Pick up the blog post about using R with Adobe Analytics data right after its last sentence and keep it going in the same voice.

SOURCE TEXT:
[Begin]

So, R We Ready for R with Adobe Analytics?
A couple of weeks ago, I published a tutorial on getting from “you haven’t touched R at all” to “a very basic line chart with Google Analytics data.” Since then, I’ve continued to explore the platform — trying like crazy to not get distracted by things like the free Watson Analytics tool (although I did get a little distracted by that; I threw part of the data set referenced in this post…which I pulled using R… at it!). All told, I’ve logged another 16 hours in various cracks between day job and family commitments on this little journey. Almost all of that time was spent not with Google Analytics data, but, instead, with Adobe Analytics data.
The end result? Well (for now) it is the pretty “meh” pseudo-heatmap shown below. It’s the beginning of something I think is pretty slick…but, for the moment, it has a slickness factor akin to 60 grit sandpaper.
What is it? It’s an anomaly detector — initially intended just to monitor for potential dropped tags:
- 12 weeks of daily data
- ~80 events and then total pageviews for three different segments
- A comparison to the total for each metric for the most recent day to the median absolute deviation (MAD) for that event/pageviews for the same day over the previous 12 weeks
- “White” means the event has no data. Green means that that day of the week looks “normal.” Red means that day of the week looks like an outlier that is below the typical total for that day. Yellow means that day of the week look like an outlier that is above the typical total for that day (yellow because it’s an anomaly…but unlikely to be a dropped tag).
On my most generous of days, I’d give this a “C” when it comes to the visualization. But, it’s really a first draft, and a final grade won’t be assessed until the end of the semester!
It’s been an interesting exercise so far. For starters, this is a less attractive, clunkier version of something I’ve already built in Excel with Report Builder. There is one structural difference between this version and the Excel version, in that the Excel version used the standard deviation for the metric (for the same day of week for the previous 12 weeks) to detect outliers. (MAD calculations in Excel require using array formulas that completely bogged down the spreadsheet.) I’m not really scholastically equipped to judge…but, from the research I’ve done, I think MAD is a better approach (which was why I decided to tackle this with R in the first place — I knew R could handle MAD calculations with ease).

[End]

(Stored data)

[Begin]

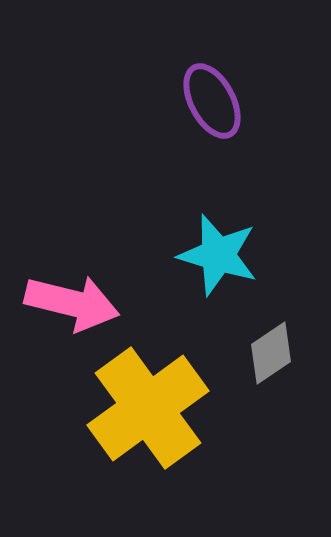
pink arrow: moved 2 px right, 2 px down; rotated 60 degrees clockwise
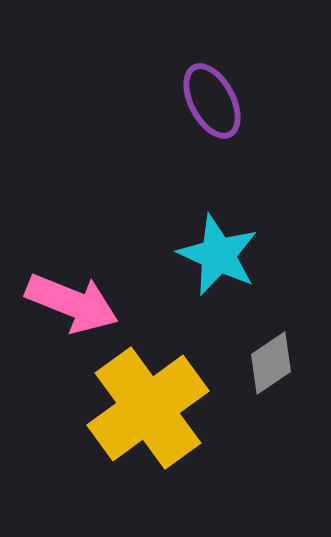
cyan star: rotated 8 degrees clockwise
pink arrow: rotated 8 degrees clockwise
gray diamond: moved 10 px down
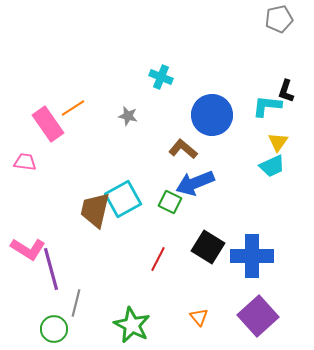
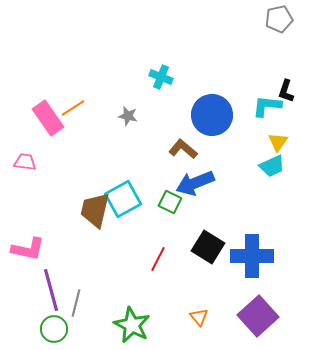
pink rectangle: moved 6 px up
pink L-shape: rotated 20 degrees counterclockwise
purple line: moved 21 px down
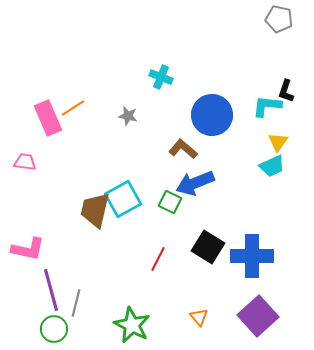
gray pentagon: rotated 24 degrees clockwise
pink rectangle: rotated 12 degrees clockwise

[End]

TASK ANSWER:
What have I learned along the way (so far)? Well:
- RSiteCatalyst is a kind of awesome package. Given the niche that Randy Zwitch developed it to serve
, and given that I don’t think he’s actively maintaining it…I had data pulling into R inside of 30 minutes from installing the package. [Update 04-Feb-2016: See Randy’s comment below; he is actively maintaining the package!] - Adobe has fewer security hoops to get data than Google. I just had to make sure I had API access and then grab my “secret” from Adobe, and I was off and running with the example scripts.
- ggplot2 is. A. Bear! This is the R package that is the de facto standard for visualizations. The visualization above was the second real visualization I tried with R (the first was with Google Analytics data and some horizontal bar charts), and I have yet to even grok it in part (much less grok it in full). From doing some research, the jury’s still a little out (for me) as to whether, once I’ve fully internalized themes and aes() and coord_flip and hundreds of other minutia, whether I’ll feel like that package (and various supplemental packages) really give me the visualization control that I’d want. Stay tuned.
- Besides ggplot2, R, in general, has a lot of nuances that can be very, very confusing (“Why isn’t this working? Because it’s a factor? And it shouldn’t be a factor? Wha…? Oh. And what do you mean that number I’m looking at isn’t actually a number?!”). These nuances, clearly, make intuitive sense to a lot of people… so I’m continuing to work on my intuition.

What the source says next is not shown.